Derrière la froideur des graphiques et les alertes médicales sur la hausse des IST en Europe, une réalité bien plus intime et douloureuse se joue sous nos yeux. Les chiffres de la progression des infections sexuellement transmissibles ne sont pas que des statistiques : ce sont des milliers de trajectoires personnelles percutées par la peur, l’isolement et la culpabilité. Gonorrhée, syphilis, chlamydia… ces mots que l’on n’ose prononcer qu’à voix basse font leur grand retour, frappant une jeunesse vulnérable, souvent démunie, et une société qui a fini par détourner le regard. Face à cette résurgence, nous ne pouvons plus nous contenter de distribuer des ordonnances. Il est temps de remettre de l’empathie, de l’écoute et de l’humanité au cœur de notre politique sanitaire et de notre santé sexuelle publique.
Pendant des années, nous avons cru la bataille gagnée. La baisse de vigilance sur l’usage du préservatif, le recul des grandes campagnes de prévention, et l’illusion d’une sécurité durable ont laissé s’installer une fausse impression de protection. Mais le vrai drame des infections sexuellement transmissibles, au‑delà des séquelles physiques bien réelles comme la douleur ou la peur de l’infertilité, c’est l’épreuve psychologique qu’elles imposent. Tomber malade ne devrait jamais être perçu comme une faute ou un échec personnel. Pourtant, l’anxiété qui accompagne l’attente d’un test de dépistage, la crainte de devoir annoncer un résultat à la personne qu’on aime, révèlent à quel point notre rapport à la santé sexuelle reste profondément fragile.
Pour briser cette spirale, la réponse ne peut pas être uniquement technique. Oui, il faut rendre le dépistage IST gratuit, simple et accessible à chaque coin de rue, à travers des kits de dépistage à domicile ou des lieux d’accueil bienveillants. Mais offrir un test ne suffit pas si l’on ne tend pas la main.

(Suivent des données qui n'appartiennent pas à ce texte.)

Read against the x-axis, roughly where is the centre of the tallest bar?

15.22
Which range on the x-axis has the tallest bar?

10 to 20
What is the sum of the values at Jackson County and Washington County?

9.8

La véritable muraille qui empêche tant de femmes et d’hommes de se faire soigner à temps, c’est la stigmatisation des IST. C’est cette boule au ventre avant de franchir la porte d’un cabinet, ce sentiment d’être jugé par le regard d’un soignant, ou le tabou écrasant qui étouffe le dialogue au sein du couple.

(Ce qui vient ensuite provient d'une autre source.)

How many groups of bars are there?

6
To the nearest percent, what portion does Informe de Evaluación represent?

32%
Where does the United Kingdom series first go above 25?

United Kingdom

C’est ce climat de honte que nous devons éradiquer d’urgence. Parler de sexualité, de prévention, de soins, doit devenir un acte naturel, empreint de bienveillance et de responsabilité partagée. Cela exige une éducation sexuelle renouvelée, inclusive, chaleureuse, qui apprend à protéger son corps sans jamais diaboliser le désir. Une éducation qui relie la santé publique, la prévention des IST, et la dignité humaine.

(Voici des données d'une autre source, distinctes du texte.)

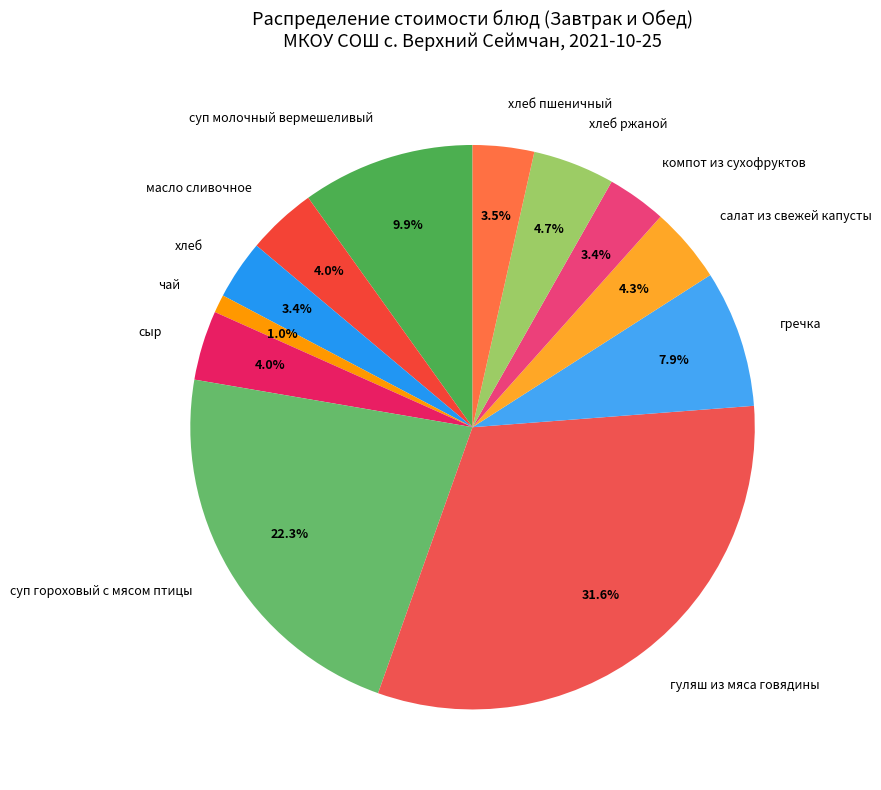

Approximately how many times larger is the value at гуляш из мяса говядины compared to суп гороховый с мясом птицы?

1.4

Face à la déferlante des IST en Europe, notre continent ne manque pas de remèdes : il manque de courage relationnel. Traiter ce sujet par la seule morale ou par l’indifférence est une erreur tragique. C’est en faisant le choix d’une santé publique humaine, libérée des préjugés, fondée sur la solidarité, le dépistage précoce, la prévention sexuelle, et l’écoute, que nous permettrons enfin à chacun de vivre sa vie affective et intime en toute sérénité.